- _Directions for this task_
Below are records with pictures in them; print them exactly, omitting the pictures.

Segment Start: Supplied material

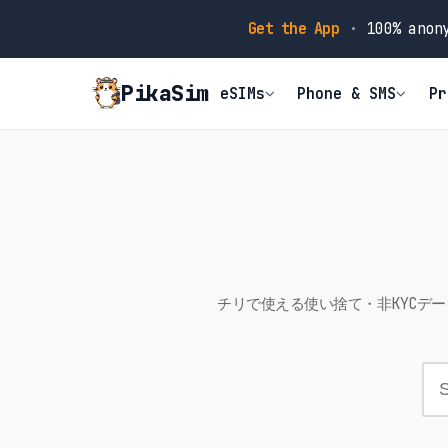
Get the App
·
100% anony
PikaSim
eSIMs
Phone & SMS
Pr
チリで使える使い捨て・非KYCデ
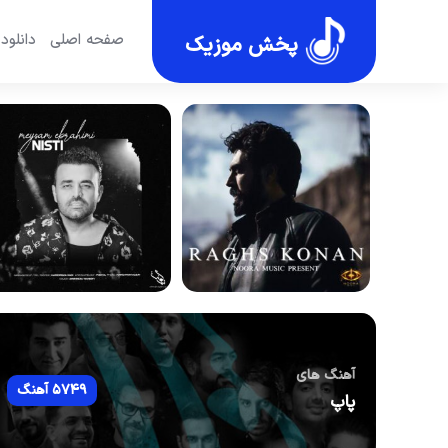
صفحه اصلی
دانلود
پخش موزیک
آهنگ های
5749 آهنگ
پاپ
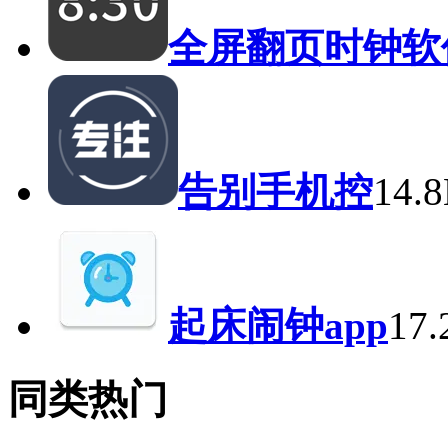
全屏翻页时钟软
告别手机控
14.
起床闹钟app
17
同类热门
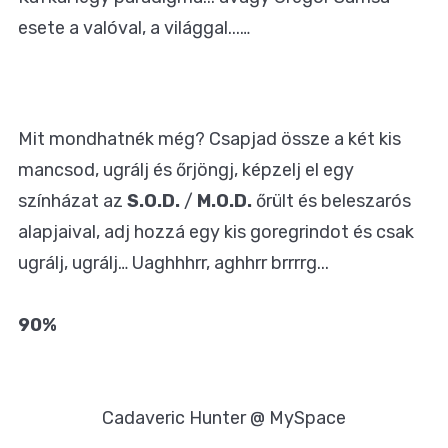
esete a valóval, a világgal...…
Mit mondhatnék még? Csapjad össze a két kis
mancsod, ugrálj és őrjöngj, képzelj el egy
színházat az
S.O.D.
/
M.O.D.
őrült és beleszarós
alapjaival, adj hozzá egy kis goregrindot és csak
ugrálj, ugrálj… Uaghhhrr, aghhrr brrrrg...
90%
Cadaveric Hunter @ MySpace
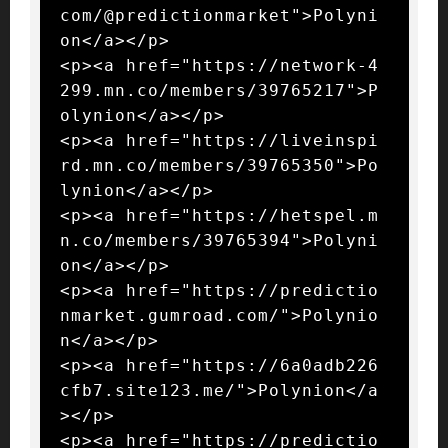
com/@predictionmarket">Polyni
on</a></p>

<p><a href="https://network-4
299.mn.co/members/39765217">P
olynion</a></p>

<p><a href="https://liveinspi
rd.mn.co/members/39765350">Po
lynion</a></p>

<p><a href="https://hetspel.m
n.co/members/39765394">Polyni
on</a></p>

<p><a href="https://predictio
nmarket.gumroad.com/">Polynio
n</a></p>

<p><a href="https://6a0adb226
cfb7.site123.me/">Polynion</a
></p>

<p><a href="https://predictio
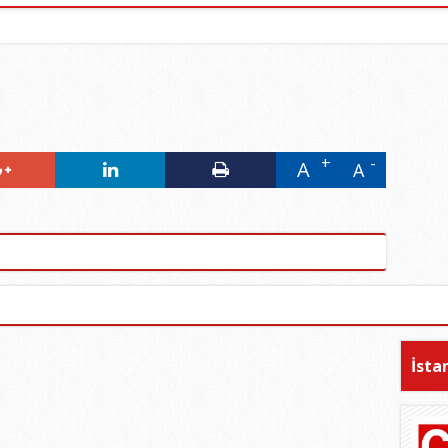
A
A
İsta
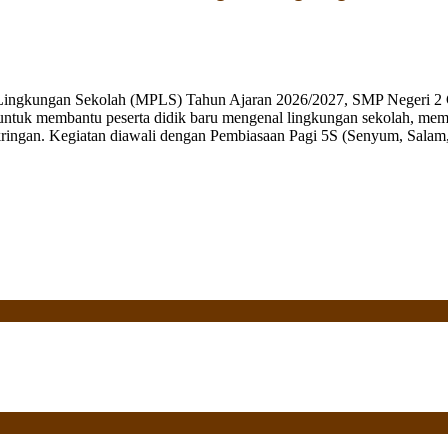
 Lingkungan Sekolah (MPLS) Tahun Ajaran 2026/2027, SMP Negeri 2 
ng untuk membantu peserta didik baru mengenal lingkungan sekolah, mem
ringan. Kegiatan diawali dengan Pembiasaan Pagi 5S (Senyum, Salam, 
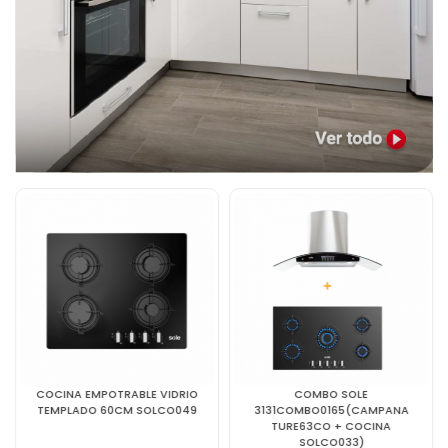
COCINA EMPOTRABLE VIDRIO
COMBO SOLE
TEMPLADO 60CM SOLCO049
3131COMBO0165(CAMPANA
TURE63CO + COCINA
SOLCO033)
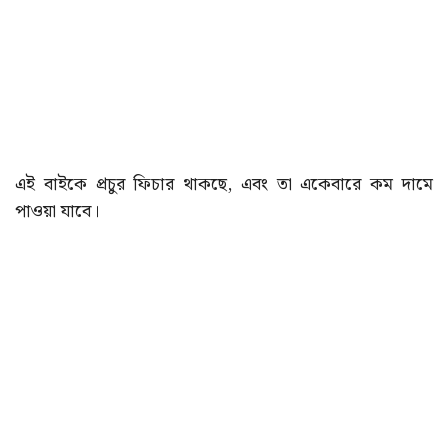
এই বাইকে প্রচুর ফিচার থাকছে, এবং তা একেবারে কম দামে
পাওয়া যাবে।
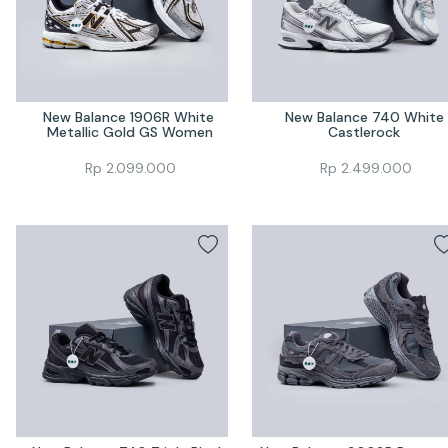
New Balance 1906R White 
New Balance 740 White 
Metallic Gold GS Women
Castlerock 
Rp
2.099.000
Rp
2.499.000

Segment End: Supplied material

- _Response_
Get the App
·
100% anony
PikaSim
eSIMs
Phone & SMS
Pr
チリで使える使い捨て・非KYCデ
صفحه اصلی
دانلود
پخش موزیک
آهنگ های
5749 آهنگ
پاپ
全屏翻页时钟软
告别手机控
14.
起床闹钟app
17
同类热门
esete a valóval, a világgal...…
Mit mondhatnék még? Csapjad össze a két kis
mancsod, ugrálj és őrjöngj, képzelj el egy
színházat az
S.O.D.
/
M.O.D.
őrült és beleszarós
alapjaival, adj hozzá egy kis goregrindot és csak
ugrálj, ugrálj… Uaghhhrr, aghhrr brrrrg...
90%
Cadaveric Hunter @ MySpace
com/@predictionmarket">Polyni
on</a></p>

<p><a href="https://network-4
299.mn.co/members/39765217">P
olynion</a></p>

<p><a href="https://liveinspi
rd.mn.co/members/39765350">Po
lynion</a></p>

<p><a href="https://hetspel.m
n.co/members/39765394">Polyni
on</a></p>

<p><a href="https://predictio
nmarket.gumroad.com/">Polynio
n</a></p>

<p><a href="https://6a0adb226
cfb7.site123.me/">Polynion</a
></p>

<p><a href="https://predictio
A
A
İsta
 Lingkungan Sekolah (MPLS) Tahun Ajaran 2026/2027, SMP Negeri 2 
ng untuk membantu peserta didik baru mengenal lingkungan sekolah, mem
ringan. Kegiatan diawali dengan Pembiasaan Pagi 5S (Senyum, Salam, 
COCINA EMPOTRABLE VIDRIO
COMBO SOLE
TEMPLADO 60CM SOLCO049
3131COMBO0165(CAMPANA
TURE63CO + COCINA
SOLCO033)
এই বাইকে প্রচুর ফিচার থাকছে, এবং তা একেবারে কম দামে
পাওয়া যাবে।
New Balance 1906R White 
New Balance 740 White 
Metallic Gold GS Women
Castlerock 
Rp
2.099.000
Rp
2.499.000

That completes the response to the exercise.